Data excerpts

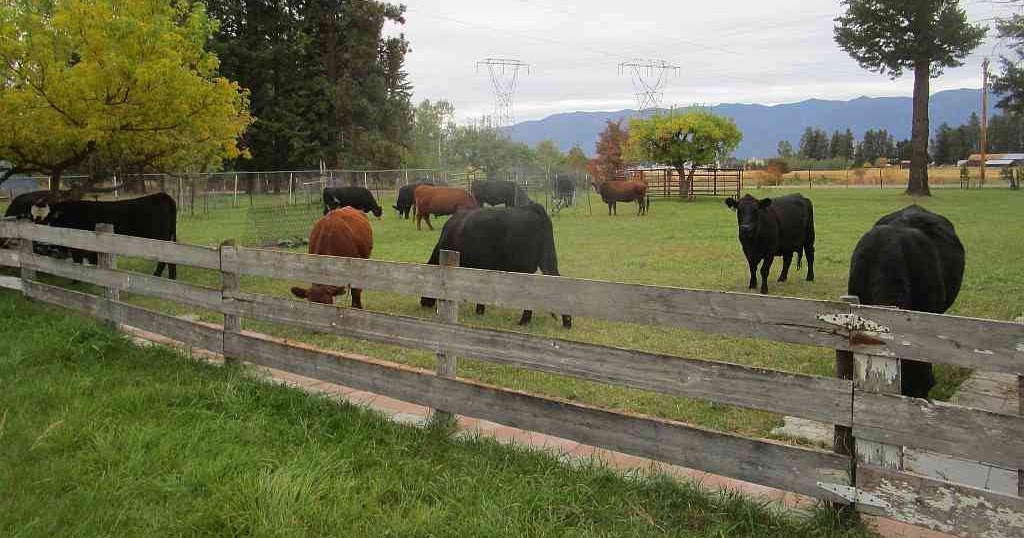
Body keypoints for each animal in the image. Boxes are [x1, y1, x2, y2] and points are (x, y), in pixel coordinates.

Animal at [33, 192, 178, 279]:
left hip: (160, 240)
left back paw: (156, 276)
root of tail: (162, 195)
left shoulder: (79, 246)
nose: (38, 243)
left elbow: (78, 260)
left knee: (163, 260)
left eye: (47, 219)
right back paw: (171, 278)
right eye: (34, 218)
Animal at [420, 202, 572, 328]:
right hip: (548, 260)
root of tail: (532, 207)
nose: (423, 303)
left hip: (527, 268)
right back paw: (567, 322)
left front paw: (479, 311)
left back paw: (524, 321)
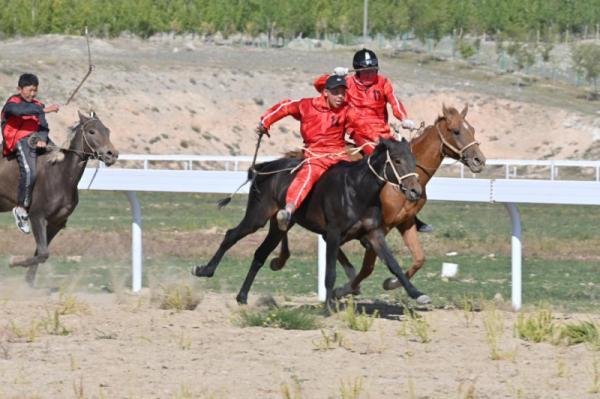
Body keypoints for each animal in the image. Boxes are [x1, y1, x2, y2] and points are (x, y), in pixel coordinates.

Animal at [0, 111, 118, 286]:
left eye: (107, 131)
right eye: (92, 131)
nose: (112, 154)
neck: (60, 175)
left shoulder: (56, 222)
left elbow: (41, 253)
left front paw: (28, 282)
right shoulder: (37, 217)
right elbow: (43, 253)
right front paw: (14, 261)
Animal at [193, 138, 432, 306]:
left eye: (414, 161)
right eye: (398, 160)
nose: (415, 191)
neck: (356, 189)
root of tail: (264, 168)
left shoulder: (374, 233)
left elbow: (393, 265)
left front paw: (417, 294)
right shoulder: (333, 234)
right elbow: (331, 273)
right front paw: (329, 306)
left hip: (278, 225)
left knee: (260, 254)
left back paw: (242, 296)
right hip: (256, 217)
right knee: (231, 235)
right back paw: (205, 270)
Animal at [270, 104, 486, 298]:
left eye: (473, 130)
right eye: (456, 131)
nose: (480, 160)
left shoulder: (405, 223)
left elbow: (419, 258)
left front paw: (391, 283)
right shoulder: (380, 227)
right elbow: (368, 267)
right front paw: (344, 289)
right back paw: (280, 260)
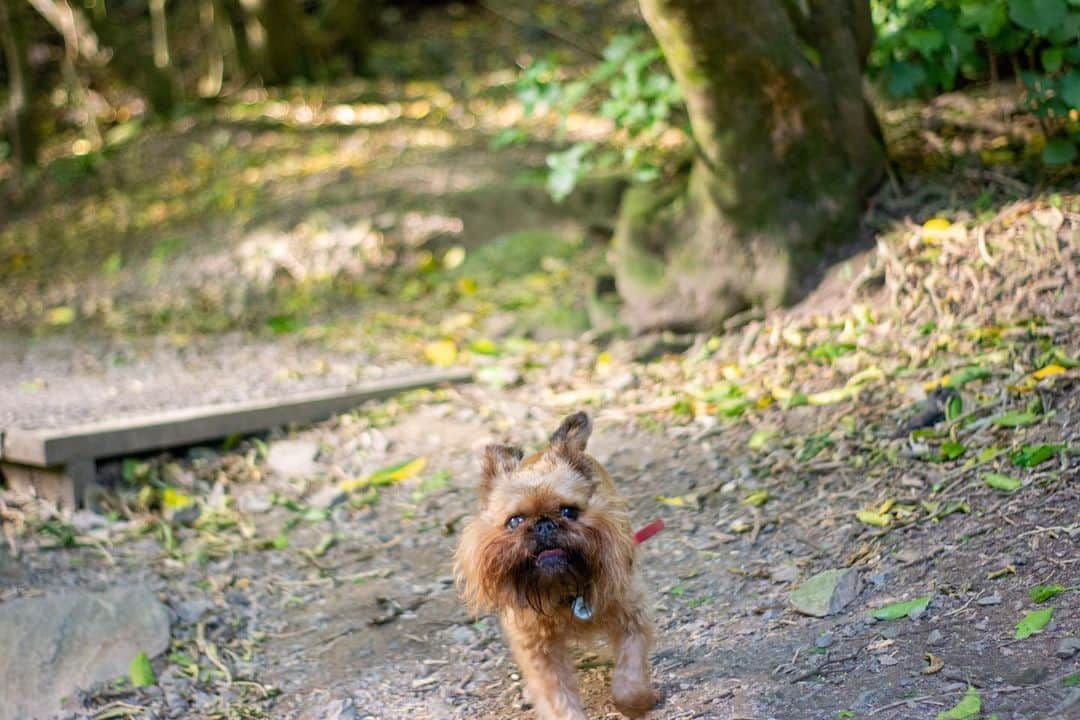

## Work instructions
Leave out the pictures and reproduce the rest of the records exactly.

## Answer to the exercise
Body keypoints for each animal in the image. Boxes are [x1, y1, x2, y2] and points are (x, y), in pixel coordinates.

Animal at [33, 192, 178, 279]:
left hip: (160, 240)
left back paw: (156, 276)
root of tail: (162, 195)
left shoulder: (79, 246)
nose: (38, 243)
left elbow: (78, 260)
left knee: (163, 260)
left eye: (47, 219)
right back paw: (171, 278)
right eye: (34, 218)
Animal at [420, 202, 572, 328]:
right hip: (548, 260)
root of tail: (532, 207)
nose: (423, 303)
left hip: (527, 268)
right back paw: (567, 322)
left front paw: (479, 311)
left back paw: (524, 321)
Body keypoints for each animal in the image. Boxes are [x1, y1, x2, y2] and points are (x, y), in pixel coordinates.

Animal at [0, 111, 118, 286]:
left eye: (107, 131)
right eye: (92, 131)
nose: (112, 154)
neck: (60, 175)
left shoulder: (56, 222)
left elbow: (41, 253)
left front paw: (28, 282)
right shoulder: (37, 217)
right elbow: (43, 253)
right front paw: (14, 261)
Animal at [193, 138, 432, 306]:
left eye: (414, 161)
right eye: (398, 160)
nose: (415, 191)
neck: (356, 189)
root of tail: (264, 168)
left shoulder: (374, 233)
left elbow: (393, 265)
left front paw: (417, 294)
right shoulder: (333, 234)
right elbow: (331, 273)
right front paw: (329, 306)
left hip: (278, 225)
left knee: (260, 254)
left back paw: (242, 296)
right hip: (256, 217)
right knee: (231, 235)
right back paw: (205, 270)
Animal at [270, 104, 486, 298]:
left eye: (473, 130)
right eye: (456, 131)
nose: (480, 160)
left shoulder: (405, 223)
left elbow: (419, 258)
left front paw: (391, 283)
right shoulder: (380, 227)
right elbow: (368, 267)
right front paw: (344, 289)
right back paw: (280, 260)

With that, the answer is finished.